Michigan: Report from Hell

Michigan: Report from Hell

Take the role of a cameraman in a news team set out to investigate a horrific monster invasion in Chicago.


Michigan: Report from Hell is a Playstation 2 title that was developed by Grasshopper Manufacture, directed by Akira Ueda, and planned by Suda 51. It was published by Spike in Japan and by 505 Games in Europe, but the game was never given an official North American release.

The game focuses on a news crew from Zaka TV, which is dedicated to covering news revolving around strange phenomena and mysterious happenings. The game is unique in that it's played primarily from the viewfinder of the protagonist's video camera. If the camera runs out of film before the investigation is completed, the game is lost.

Confusingly, the game's title refers to Lake Michigan, and not the state of Michigan. The actual setting is just outside of Chicago, Illinois.


The player's primary objective in the game is to investigate a mysterious mist that has descended upon a town near Lake Michigan. This mist is inexplicably mutating people into hideously deformed masses of flesh and limbs. Early on, Pamela, Zaka TV's star reporter, is attacked by one of these leech-like monsters and is later found in the process of mutating into one herself. The rest of the news crew is forced to kill the misshapen thing that Pamela became. The player is accompanied on their investigations thereon by a new reporter, and Brisco, the boom microphone operator.

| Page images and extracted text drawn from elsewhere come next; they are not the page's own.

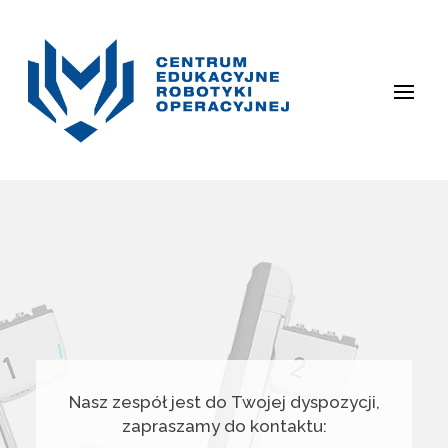
Nasz zespół jest do Twojej dyspozycji,
zapraszamy do kontaktu:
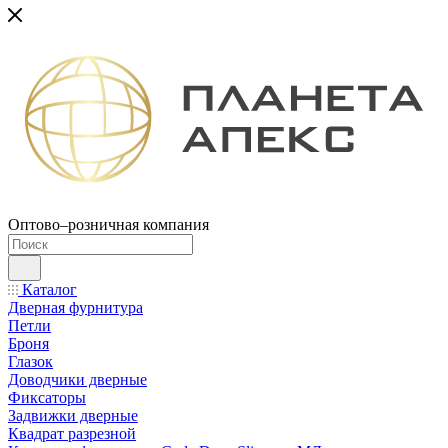
Оптово–розничная компания
Каталог
Дверная фурнитура
Петли
Броня
Глазок
Доводчики дверные
Фиксаторы
Задвижки дверные
Квадрат разрезной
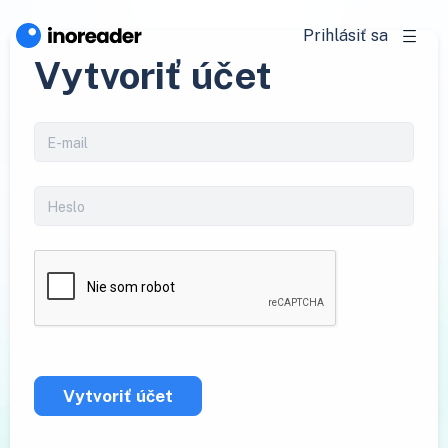
Prihlásiť sa
Vytvoriť účet
Vytvoriť účet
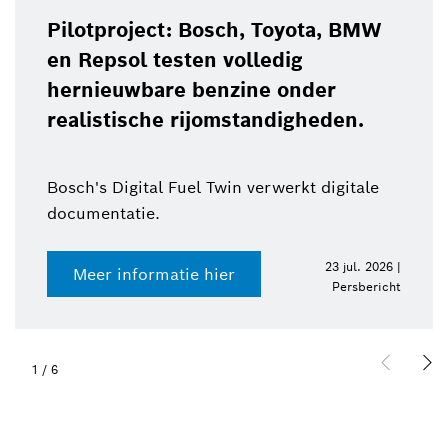
Pilotproject: Bosch, Toyota, BMW
en Repsol testen volledig
hernieuwbare benzine onder
realistische rijomstandigheden.
Bosch's Digital Fuel Twin verwerkt digitale
documentatie.
23 jul. 2026 |
Meer informatie hier
Persbericht
1
/
6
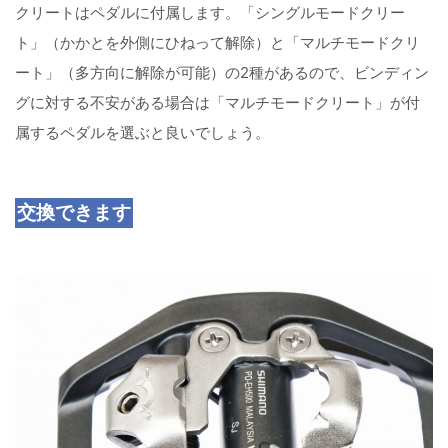
クリートはペダルに付属します。「シングルモードクリー
ト」（かかとを外側にひねって解除）と「マルチモードクリ
ート」（多方向に解除が可能）の2種があるので、ビンディン
グに対する不安がある場合は「マルチモードクリート」が付
属するペダルを選ぶと良いでしょう。
交換できます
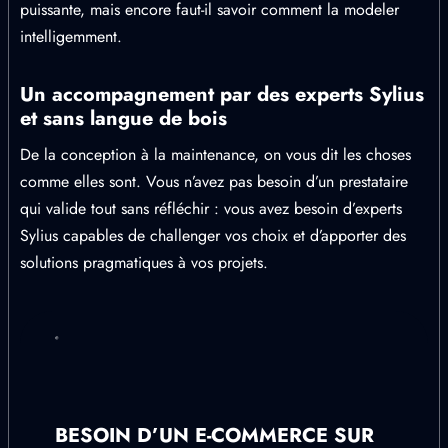
puissante, mais encore faut-il savoir comment la modeler
intelligemment.
Un accompagnement par des experts Sylius
et sans langue de bois
De la conception à la maintenance, on vous dit les choses
comme elles sont. Vous n’avez pas besoin d’un prestataire
qui valide tout sans réfléchir : vous avez besoin d’experts
Sylius capables de challenger vos choix et d’apporter des
solutions pragmatiques à vos projets.
BESOIN D’UN E-COMMERCE SUR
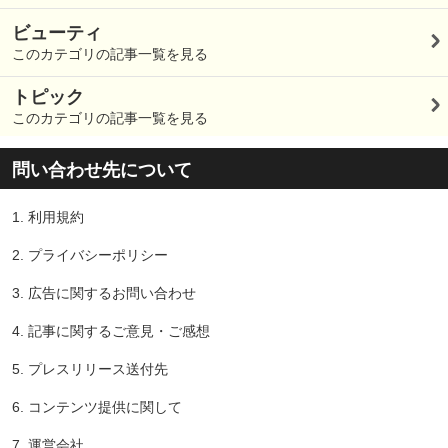
ビューティ
このカテゴリの記事一覧を見る
トピック
このカテゴリの記事一覧を見る
問い合わせ先について
1.
利用規約
2.
プライバシーポリシー
3.
広告に関するお問い合わせ
4.
記事に関するご意見・ご感想
5.
プレスリリース送付先
6.
コンテンツ提供に関して
7.
運営会社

Over the course of the investigation, the team determines that the mist originated from the laboratory of a Dr. O'Conner, who was experimenting in genetic weapons for use by the government. The team attempts to recover a cure for the virus from the doctor's laboratory, but fail and are forced to flee.

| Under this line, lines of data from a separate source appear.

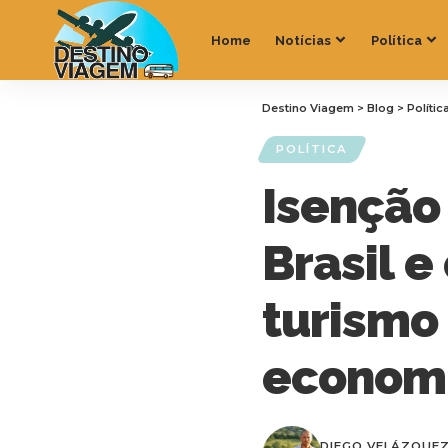
Home
Notícias
Política
Destino Viagem
>
Blog
>
Polític
POLÍTICA
Isenção 
Brasil e
turismo 
economi
DIEGO VELÁZQUE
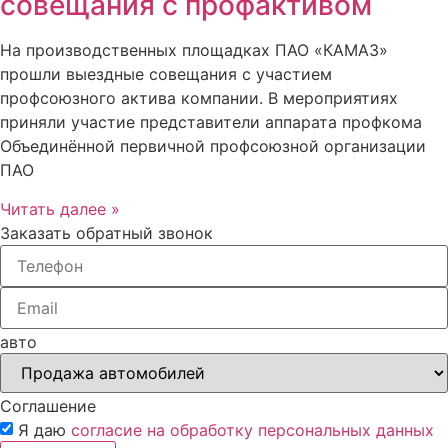
совещания с профактивом
На производственных площадках ПАО «КАМАЗ»
прошли выездные совещания с участием
профсоюзного актива компании. В мероприятиях
приняли участие представители аппарата профкома
Объединённой первичной профсоюзной организации
ПАО
Читать далее »
Заказать обратный звонок
авто
Соглашение
Я даю
согласие на обработку персональных данных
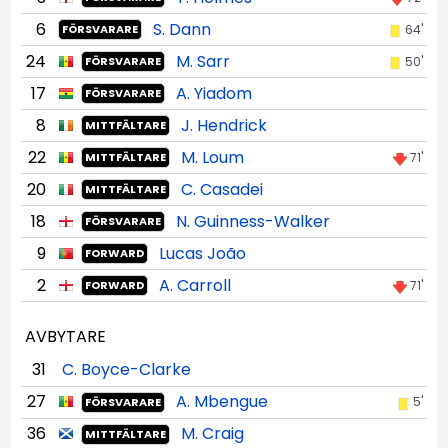
6
S. Dann
64'
FÖRSVARARE
24
M. Sarr
50'
FÖRSVARARE
17
A. Yiadom
FÖRSVARARE
8
J. Hendrick
MITTFÄLTARE
22
M. Loum
71'
MITTFÄLTARE
20
C. Casadei
MITTFÄLTARE
18
N. Guinness-Walker
FÖRSVARARE
9
Lucas João
FORWARD
2
A. Carroll
71'
FORWARD
AVBYTARE
31
C. Boyce-Clarke
27
A. Mbengue
5'
FÖRSVARARE
36
M. Craig
MITTFÄLTARE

As the crew prepare to evacuate, they happen across an odd man in the airport. The man reveals that he was Dr. O'Conner's original test subject; he begins to behave in a bizarre manner, forcing the player to tag him as an enemy. When the reporter kills the man, the strange mist vanishes. It's speculated by the characters that the man somehow served as the focal point for the the genetic mutations and mist, and his death brought an end to the threat.


Michigan is played from a first-person perspective through the viewfinder of a video camera. The player takes control of a rookie cameraman accompanied by a microphone operator and a lead reporter that explore the game's setting. Interaction with the environment is accomplished by having the cameraman "tag" items for the reporter to examine and interact with. For example, by tagging an item that is a clue to the mystery, the reporter makes a detailed report on the object. By tagging a monster or enemy, the reporter draws a weapon and fights it.

The main objective of the game is to report on all of the clues and events of interest associated with a mysterious mist that has descended upon a town near Lake Michigan. In addition to the primary objectives, the player can also earn various special points by taking specific types of shots with the camera, much like the bonuses applied to creative camera use in Dead Rising. The three types of points awarded are Erotic, Immoral, and Suspenseful Points.

  • "Erotic points" are obtained by obtaining perverted footage such as up-skirt shots of the reporter or other female characters and by filming pornographic magazines or images that can be found randomly throughout levels.
  • "Immoral points" are obtained by filming sensational, yet tragic events that could have been stopped by the player, such as a civilian or reporter being devoured by a monster.
  • "Suspenseful points" are the most common, earned through good camera work and the recording of primary evidence/objectives.

The outcome of the game is directly effected by which type of points the player got the most of.

The player's activities directly impact the well-being of the reporter. If the player tags certain objects that draw the reporter's attention while monsters approach, the reporter can be killed. If they player character is not also killed, the level ends prematurely, and the next level begins with a new reporter sent in to fill their place. There is no penalty for the death of a reporter, but the number of bonuses unlocked at the game's conclusion corresponds with the number of reporters killed; the fewer reporters killed, the more alternate costumes that are unlocked for them at the conclusion of the game. By keeping the initial reporter alive throughout the entire game, a plethora of alternate costumes are unlocked, but no bonus costumes are earned if all of the reporters are killed, forcing the player to film the final level with Zaka TV's sole male reporter.